空(カラ)の味

2017年
塚田万理奈 監督・脚本
堀春菜、、、聡子
林田沙希絵、、、マキ
インディーズ風の映画であった。
親子関係がすんなり上手くいっているところは、思いの他少ないのでは、、、。
こういう作品を見るにつけ思うところ。この手の題材そして主題はかなり見受ける。
この子の摂食障害が何から起きているのかは知らないが、症状~耐え難い苦痛としてはっきり表出しているのだから、「害」となる原因が日常生活環境に恒常的に存在することは確かである。
最初の方にクラブ顧問の先生への仄かな思慕の念が彼の結婚という現実を前に挫折するが、その程度のストレスでいちいち摂食障害などになっていたらきりがない。これもひとつのトリガー足り得たとしても、それだけ閾の低い精神状態であることが何より問題であろう。
しっかりした(自己肯定と信頼感を)自分に持っていれば、様々な困難に出逢っても精神的に病むことはない。シンドイと感じれば適切な対応が取れ、場合によってはゆっくり休んで自らの力で回復できる。
制御の効かぬ歪んだ方向~衝動へと翻弄されることなどない。

やはりここでは、母娘関係が大きい。
どうしても母と娘は軋轢、葛藤を生じるケースが少なくない。
聡子が母の料理を食べたくない。
食べては吐く。これを繰り返すのは、生理的にも感情的にも母親を拒絶したいことの表れだ。
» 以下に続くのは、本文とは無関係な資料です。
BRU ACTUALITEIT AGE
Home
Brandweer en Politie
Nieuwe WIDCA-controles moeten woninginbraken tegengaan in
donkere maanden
後にマキという精神科のクリニックに通う自分より重篤な女性と出逢い、初めて自分の内面に抱えたモノを吐露するが、この時にも「吐くことが復讐していることになる」と正直に自らを分析している。
きっとその通りだと思う。
この母を観ると聡子が何かを欲する前に先回りしてそれを用意したり、反発に対し直ぐに泣いて訴えたり、聡子に罪悪感を持たせてコントロールを図るタイプの人間であることが分かる。
母はとかく子供をコントロールしたがるものだ。であるがこの親の場合、子供の自律性~自立を疎外する共依存関係に持ち込もうとしている(すでに持ち込んでいる)。
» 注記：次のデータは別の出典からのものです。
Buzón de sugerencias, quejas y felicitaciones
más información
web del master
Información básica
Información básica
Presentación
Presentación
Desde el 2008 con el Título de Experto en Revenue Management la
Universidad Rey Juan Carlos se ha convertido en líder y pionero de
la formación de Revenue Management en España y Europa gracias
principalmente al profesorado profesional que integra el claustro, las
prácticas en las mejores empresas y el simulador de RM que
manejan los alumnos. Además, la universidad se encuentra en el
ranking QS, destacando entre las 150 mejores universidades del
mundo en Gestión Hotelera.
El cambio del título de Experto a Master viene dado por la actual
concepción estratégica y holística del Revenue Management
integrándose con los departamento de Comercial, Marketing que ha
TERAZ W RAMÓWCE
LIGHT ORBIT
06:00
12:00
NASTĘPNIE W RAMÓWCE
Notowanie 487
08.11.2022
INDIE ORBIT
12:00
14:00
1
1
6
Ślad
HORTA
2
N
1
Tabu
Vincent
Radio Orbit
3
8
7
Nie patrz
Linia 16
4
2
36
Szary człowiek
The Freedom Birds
当然子供が自立~自律的に生きようとすると軋轢が生じる。母の反応の仕方は様々であろうが、この親の場合、怒って恫喝したり、虐待めいた暴言を吐いたりするタイプではなく、憐れみを感じさせるような態度で、逆らうことに罪悪感を抱かせるやり方で絡めとろうとする。そしてこれまで彼女を依存させて、自分の思うままにコントロールして心の安定を図っていたはず。
聡子が何かにつけて「ごめんなさい」を連発するのも、自分の主体性~自律性を発揮すること自体に罪悪感が浸み込んでいるからだろう。彼女の無意識~身体には当然それに反発する強い怒りが煮えたぎっているのだ。
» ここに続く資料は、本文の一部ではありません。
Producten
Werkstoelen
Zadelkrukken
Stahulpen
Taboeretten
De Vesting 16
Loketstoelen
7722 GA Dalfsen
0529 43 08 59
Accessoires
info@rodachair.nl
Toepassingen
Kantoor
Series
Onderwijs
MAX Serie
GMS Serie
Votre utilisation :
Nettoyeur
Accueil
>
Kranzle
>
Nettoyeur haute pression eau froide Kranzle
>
(ここではどうやら父も受験を控えているにせよ兄も母と共犯関係にある。家族のなかで彼女に正面から関わっている人間はいない。いつも心配しているのに何でわたしに相談しなかったのか、などと嘯いてくるところでアウト。偽善的言い訳)。

助けを求める友人がいることは、とても救われることではある。
ここでは、まだ親の庇護下にいる立場である為、その子の家に泊まれることが大きい~条件ともなろう。
少しでも親と家族から距離を取り、自分と親和的関係が持てる他者との間で自分や家族を対象化し、冷静に考える時間はあるに越したことはない。
幸い彼女はその友人宅に泊めてもらい、友人の母も理解のある人であった。
わたしはここで自分の中に溜めに溜めこんだものを友人とその母に洗いざらい喋って聴いてもらうのか、と思っていたら結局何も話さない。友人がアホなバラエティーを観ているのを一緒にぼんやり眺めていたり、、、家にいる時と同様に取り繕って終わり。
彼女のこころを開くには、彼女に共感出来るこころの傷を克服したひとか、それ相応の見識をもつ専門家が要請されるか、、。
実際このようなケースでは、優秀なカウンセラーに親子で診てもらうことが最善に思えるが。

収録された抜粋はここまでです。